** Information given follows **
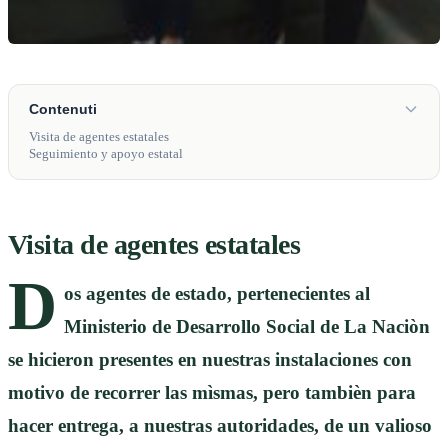
Contenuti
Visita de agentes estatales
Seguimiento y apoyo estatal
Visita de agentes estatales
D
os agentes de estado, pertenecientes al
Ministerio de Desarrollo Social de La Naciòn
se hicieron presentes en nuestras instalaciones con
motivo de recorrer las mìsmas, pero tambièn para
hacer entrega, a nuestras autoridades, de un valioso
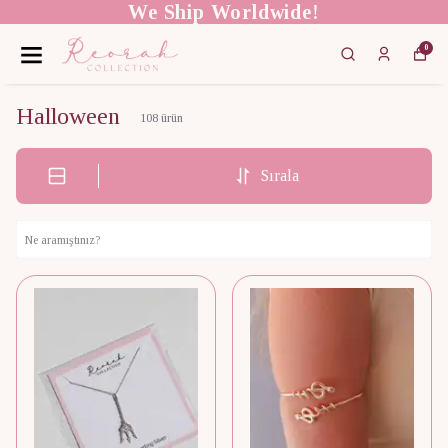
We Ship Worldwide!
0
Halloween
108
ürün
Sırala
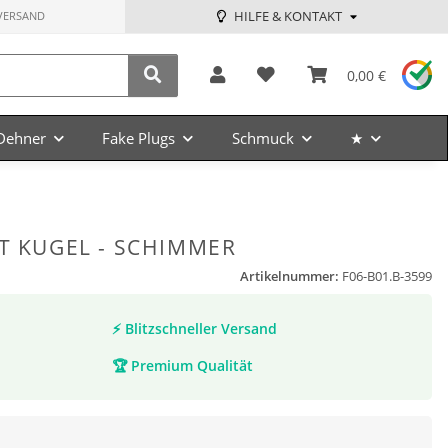
HILFE & KONTAKT
VERSAND
0,00 €
Dehner
Fake Plugs
Schmuck
★
IT KUGEL - SCHIMMER
Artikelnummer:
F06-B01.B-3599
⚡
Blitzschneller Versand
🏆
Premium Qualität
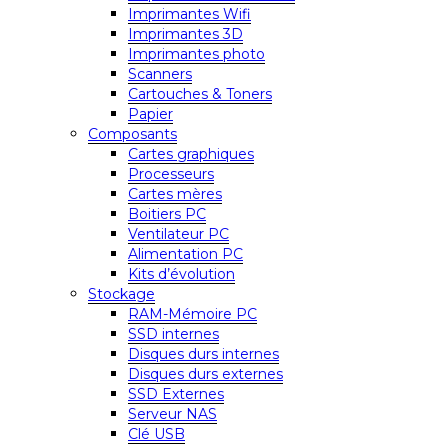
Imprimantes Wifi
Imprimantes 3D
Imprimantes photo
Scanners
Cartouches & Toners
Papier
Composants
Cartes graphiques
Processeurs
Cartes mères
Boitiers PC
Ventilateur PC
Alimentation PC
Kits d’évolution
Stockage
RAM-Mémoire PC
SSD internes
Disques durs internes
Disques durs externes
SSD Externes
Serveur NAS
Clé USB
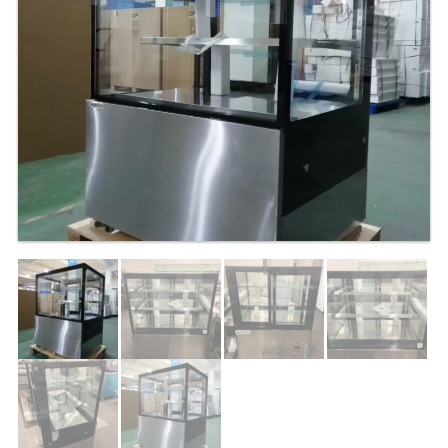
TABLE RÉFRIGÉRÉE
TABLE COMPACTE
TABLE 600
TABLE 700 – 2 PORTES
TABLE 700 – 3 PORTES
TABLE 700 – 4 PORTES
TABLE 800
TABLE 700 VITRÉE
TABLE CONGÉLATEUR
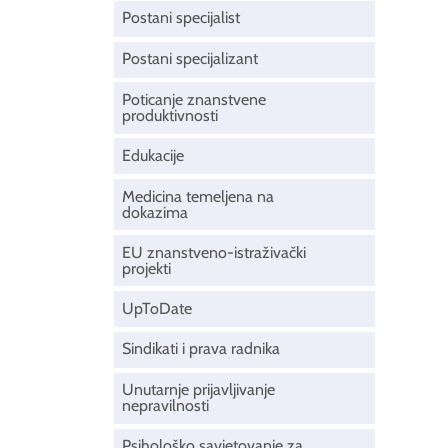
Postani specijalist
Postani specijalizant
Poticanje znanstvene
produktivnosti
Edukacije
Medicina temeljena na
dokazima
EU znanstveno-istraživački
projekti
UpToDate
Sindikati i prava radnika
Unutarnje prijavljivanje
nepravilnosti
Psihološko savjetovanje za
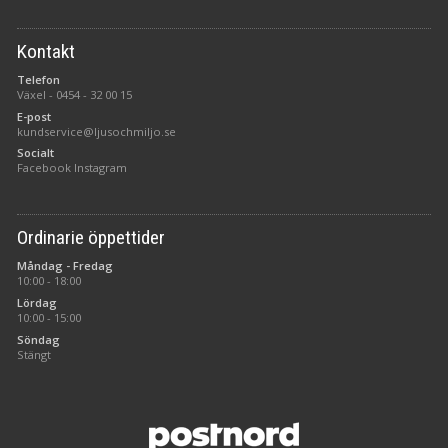
Kontakt
Telefon
Växel -
0454 - 32 00 15
E-post
kundservice@ljusochmiljo.se
Socialt
Facebook
Instagram
Ordinarie öppettider
Måndag - Fredag
10:00 - 18:00
Lördag
10:00 - 15:00
Söndag
Stängt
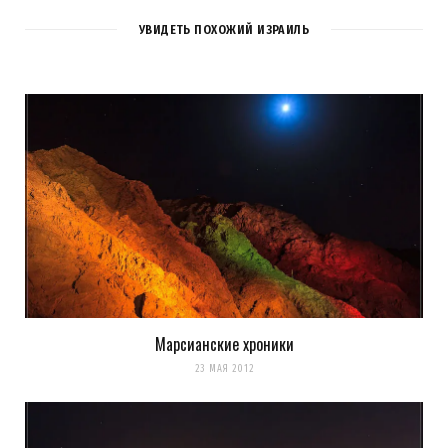
УВИДЕТЬ ПОХОЖИЙ ИЗРАИЛЬ
Марсианские хроники
Сохранить моё имя, email и адрес сайта в этом браузере для
23 МАЯ 2012
последующих моих комментариев.
Уведомить меня о новых комментариях по email.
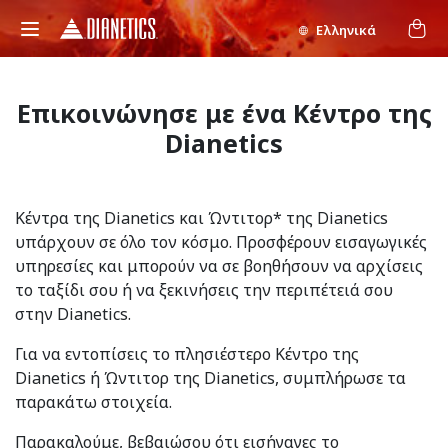
Ελληνικά
Επικοινώνησε με ένα Κέντρο της
Dianetics
Κέντρα της Dianetics και Ώντιτορ* της Dianetics
υπάρχουν σε όλο τον κόσμο. Προσφέρουν εισαγωγικές
υπηρεσίες και μπορούν να σε βοηθήσουν να αρχίσεις
το ταξίδι σου ή να ξεκινήσεις την περιπέτειά σου
στην Dianetics.
Για να εντοπίσεις το πλησιέστερο Κέντρο της
Dianetics ή Ώντιτορ της Dianetics, συμπλήρωσε τα
παρακάτω στοιχεία.
Παρακαλούμε, βεβαιώσου ότι εισήγαγες το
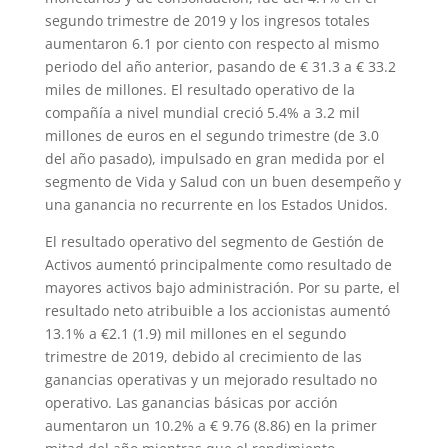
segundo trimestre de 2019 y los ingresos totales
aumentaron 6.1 por ciento con respecto al mismo
periodo del año anterior, pasando de € 31.3 a € 33.2
miles de millones. El resultado operativo de la
compañía a nivel mundial creció 5.4% a 3.2 mil
millones de euros en el segundo trimestre (de 3.0
del año pasado), impulsado en gran medida por el
segmento de Vida y Salud con un buen desempeño y
una ganancia no recurrente en los Estados Unidos.
El resultado operativo del segmento de Gestión de
Activos aumentó principalmente como resultado de
mayores activos bajo administración. Por su parte, el
resultado neto atribuible a los accionistas aumentó
13.1% a €2.1 (1.9) mil millones en el segundo
trimestre de 2019, debido al crecimiento de las
ganancias operativas y un mejorado resultado no
operativo. Las ganancias básicas por acción
aumentaron un 10.2% a € 9.76 (8.86) en la primer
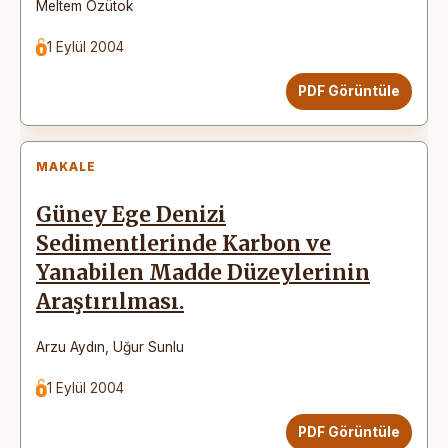
Meltem Özütok
1 Eylül 2004
PDF Görüntüle
MAKALE
Güney Ege Denizi
Sedimentlerinde Karbon ve
Yanabilen Madde Düzeylerinin
Araştırılması.
Arzu Aydın
,
Uğur Sunlu
1 Eylül 2004
PDF Görüntüle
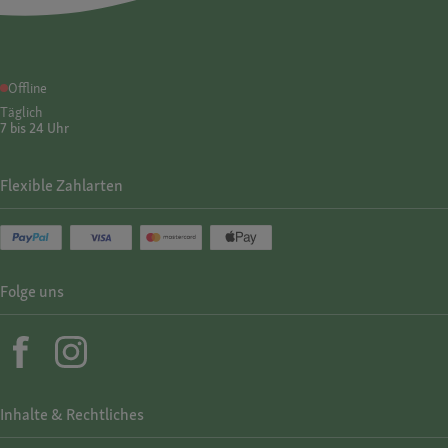
Offline
Täglich
7 bis 24 Uhr
Flexible Zahlarten
Folge uns
Inhalte & Rechtliches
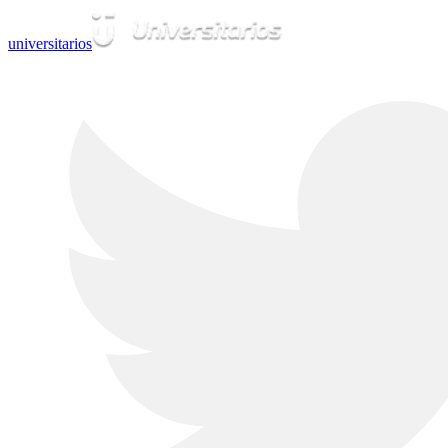
universitarios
** End of Information given **
**Exercise prompt**
Pick out every line in the rows above that contains the word "millones", treating uppercase and lowercase as different.

**Response box**
miles de millones. El resultado operativo de la
millones de euros en el segundo trimestre (de 3.0
13.1% a €2.1 (1.9) mil millones en el segundo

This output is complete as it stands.